The coroner pointed to the table on which a revolver lay.

"Is that the weapon?"

Humphreys took it up and looked at the handle, on which two initials were engraved--"A. C."

"Yes," said the man. "I recognised it as Mr. Cranfield's. He kept it in a drawer by his bedside."

No revolver was found amongst Captain Brayton's possessions.

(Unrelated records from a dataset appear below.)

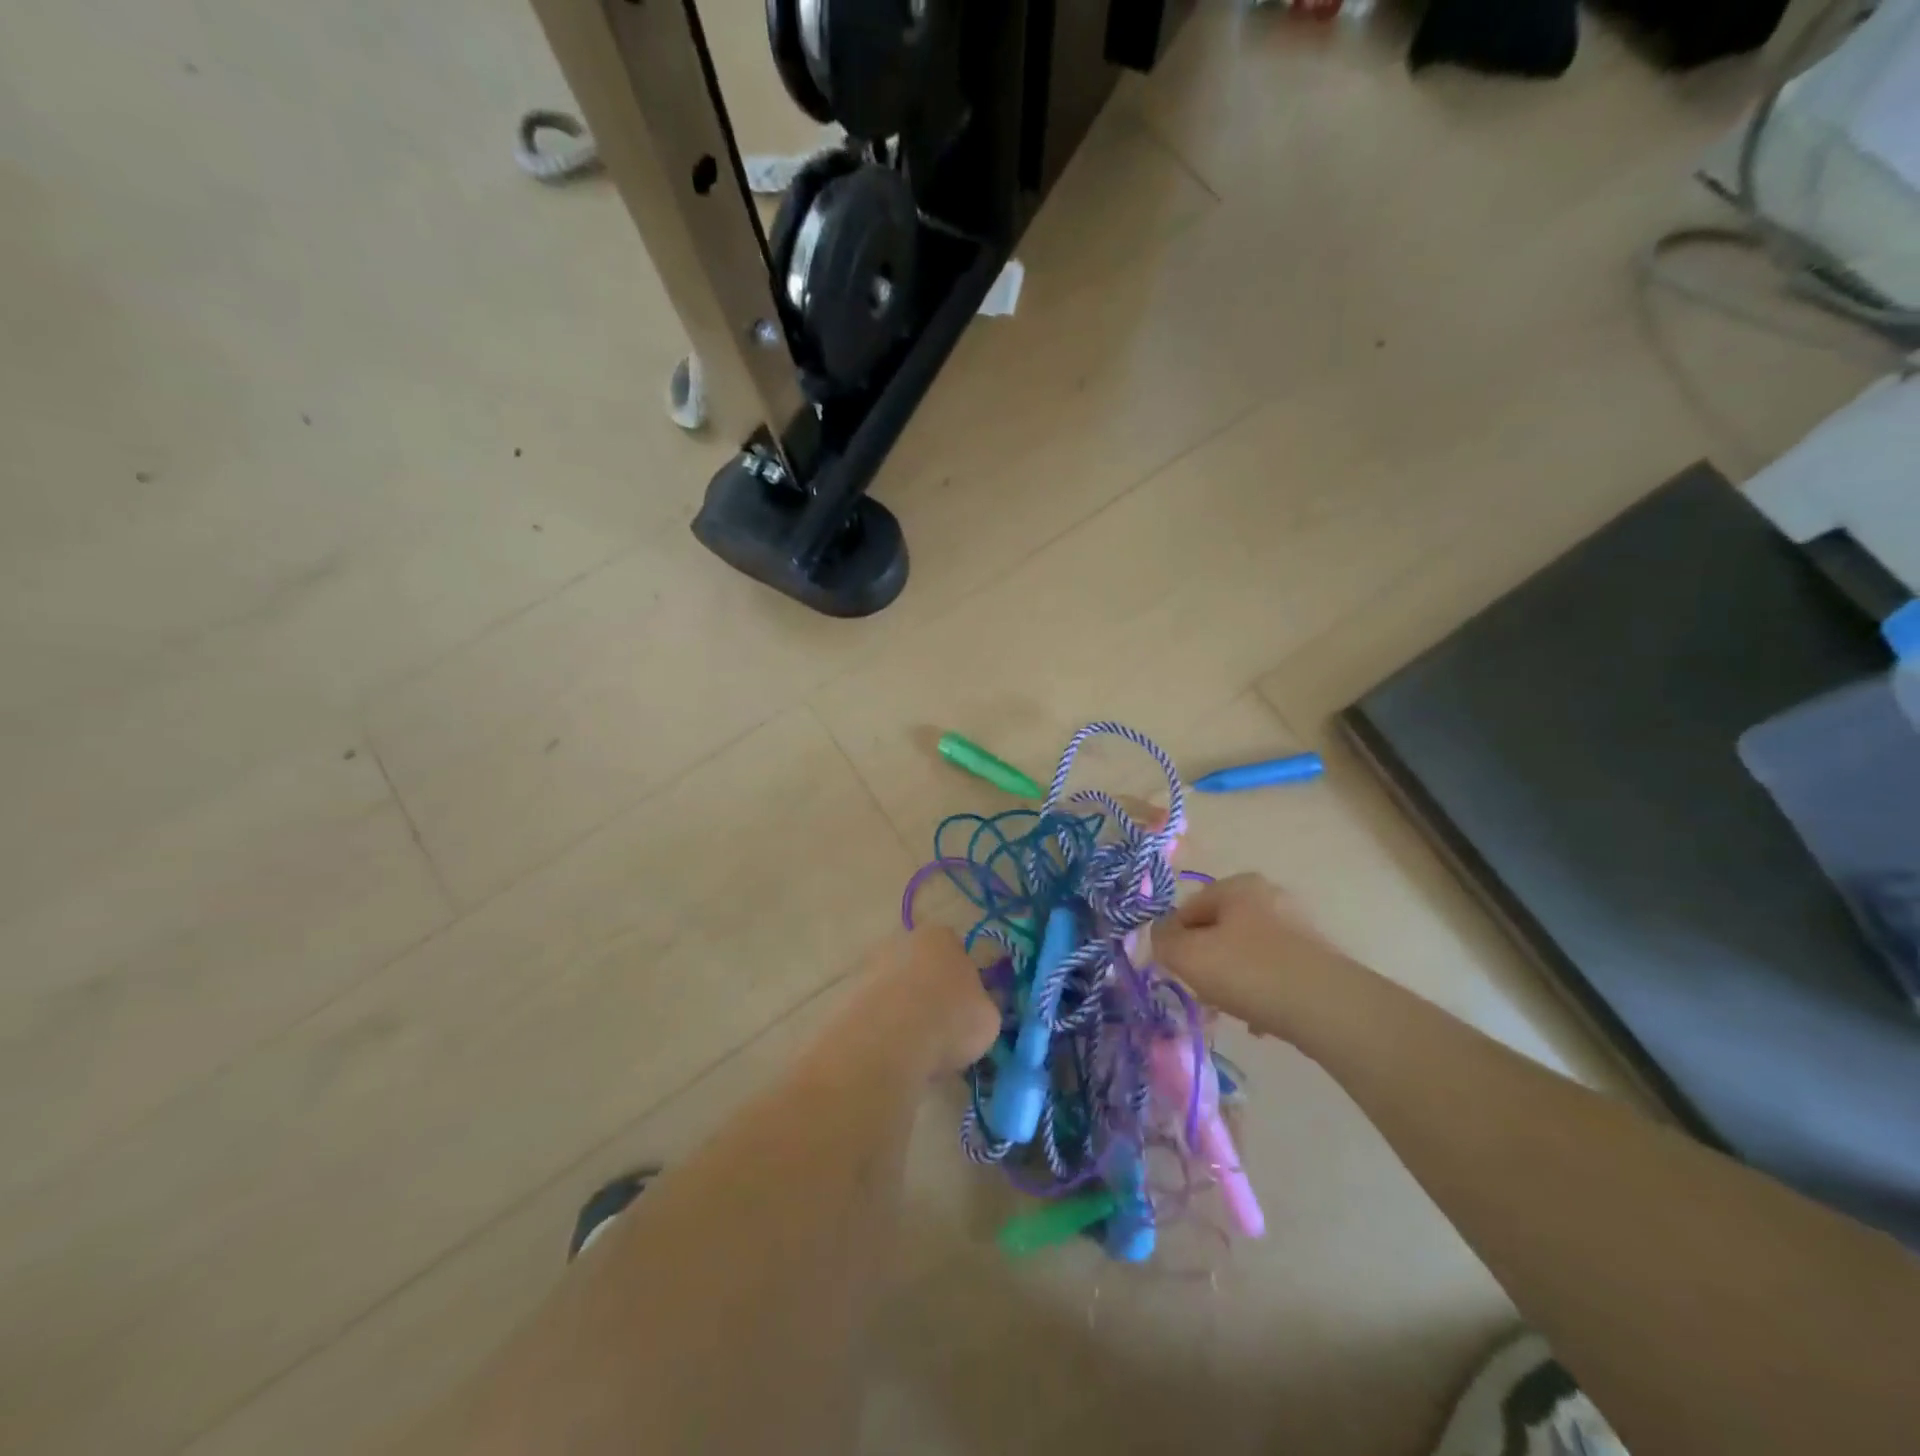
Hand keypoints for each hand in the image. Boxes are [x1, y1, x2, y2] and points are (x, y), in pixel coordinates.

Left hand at [847, 926, 1000, 1075]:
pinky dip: (883, 1026)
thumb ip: (983, 1007)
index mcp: (942, 936)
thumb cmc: (950, 1019)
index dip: (964, 979)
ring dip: (904, 1008)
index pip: (957, 950)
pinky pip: (875, 1009)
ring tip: (917, 1046)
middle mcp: (904, 940)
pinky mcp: (848, 994)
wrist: (890, 1040)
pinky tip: (893, 1051)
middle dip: (930, 990)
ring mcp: (871, 964)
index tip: (967, 1008)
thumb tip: (976, 1011)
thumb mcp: (988, 1018)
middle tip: (942, 1027)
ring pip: (897, 987)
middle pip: (923, 965)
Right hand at [1151, 873, 1347, 1035]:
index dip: (1174, 941)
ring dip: (1231, 979)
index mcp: (1238, 885)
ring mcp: (1297, 927)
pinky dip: (1262, 991)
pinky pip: (1273, 972)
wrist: (1327, 1007)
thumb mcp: (1187, 955)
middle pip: (1217, 931)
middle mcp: (1269, 896)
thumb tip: (1162, 935)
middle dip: (1204, 962)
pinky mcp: (1317, 959)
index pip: (1187, 909)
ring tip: (1231, 1010)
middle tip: (1202, 992)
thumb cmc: (1248, 971)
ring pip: (1245, 953)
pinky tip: (1260, 1019)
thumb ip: (1162, 940)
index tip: (1176, 972)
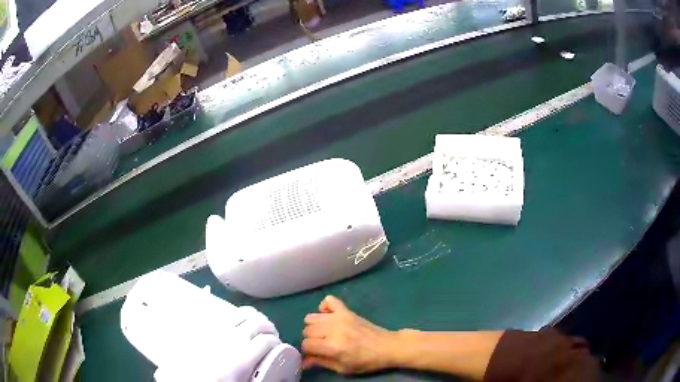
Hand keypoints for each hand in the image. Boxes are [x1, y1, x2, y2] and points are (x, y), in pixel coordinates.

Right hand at [301, 295, 397, 373]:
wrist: (387, 347)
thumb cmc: (366, 361)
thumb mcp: (343, 368)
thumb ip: (321, 362)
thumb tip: (303, 361)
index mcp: (332, 346)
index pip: (306, 344)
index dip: (308, 350)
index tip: (316, 353)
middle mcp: (333, 329)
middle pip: (307, 331)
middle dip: (311, 339)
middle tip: (322, 344)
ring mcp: (339, 317)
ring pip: (311, 317)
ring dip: (315, 326)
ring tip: (325, 333)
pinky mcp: (346, 310)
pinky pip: (328, 301)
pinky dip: (324, 308)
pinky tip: (329, 317)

It became clear that, while the three men were talking in the billiard-room, Captain Brayton had gone to Cranfield's room, taken his revolver, and killed himself with it. No evidence, however, was produced which supplied a reason for Brayton's suicide. His affairs were in good order, his means sufficient, his prospects of advancement in his career sound. Nor was there a suggestion of any private unhappiness. The tragedy, therefore, was entered in that list of mysteries which are held insoluble.

"I might," said Chalmers, "perhaps resume the argument which Humphreys interrupted in the billiard-room, with a better instance than any which I induced--the instance of Captain Brayton."